▸ Exercise
Your answer is the lines below, exactly, from the one that contains "left_click_drag(167, 198, 206, 199)" through the one that contains "left_click(220, 201)", both included.

▸ Given information
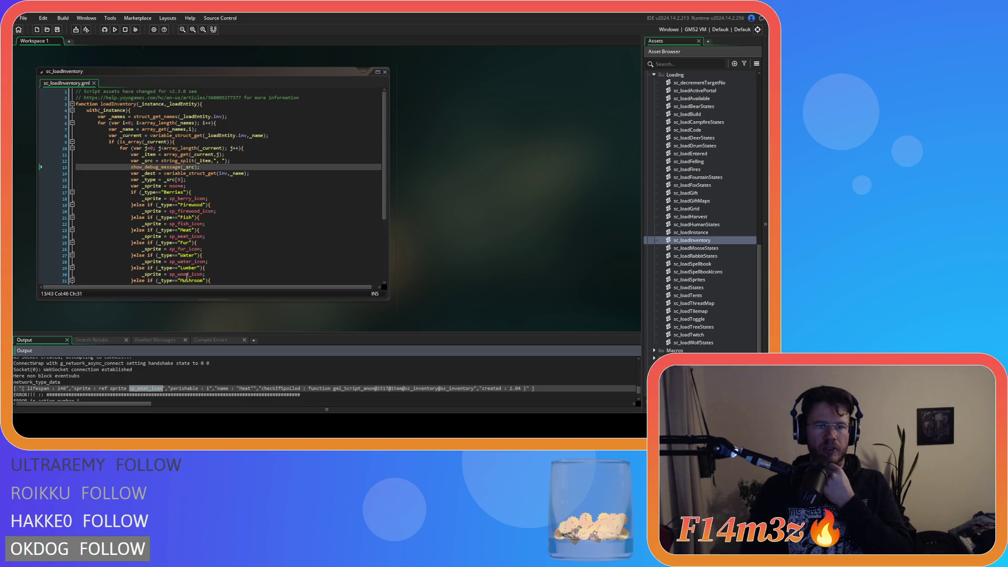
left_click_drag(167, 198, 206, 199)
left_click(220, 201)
==
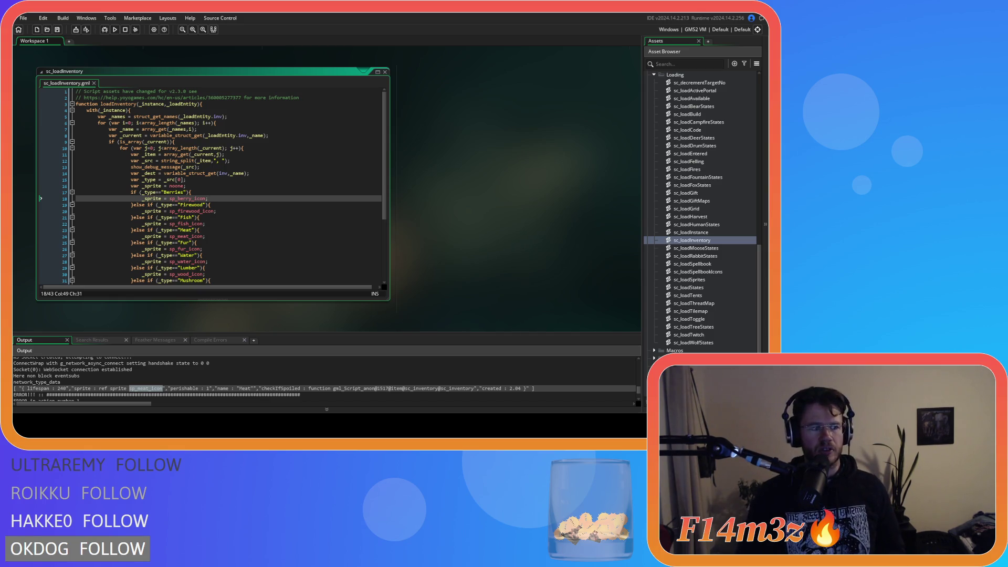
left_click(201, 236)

▸ Completed task
left_click_drag(167, 198, 206, 199)
left_click(220, 201)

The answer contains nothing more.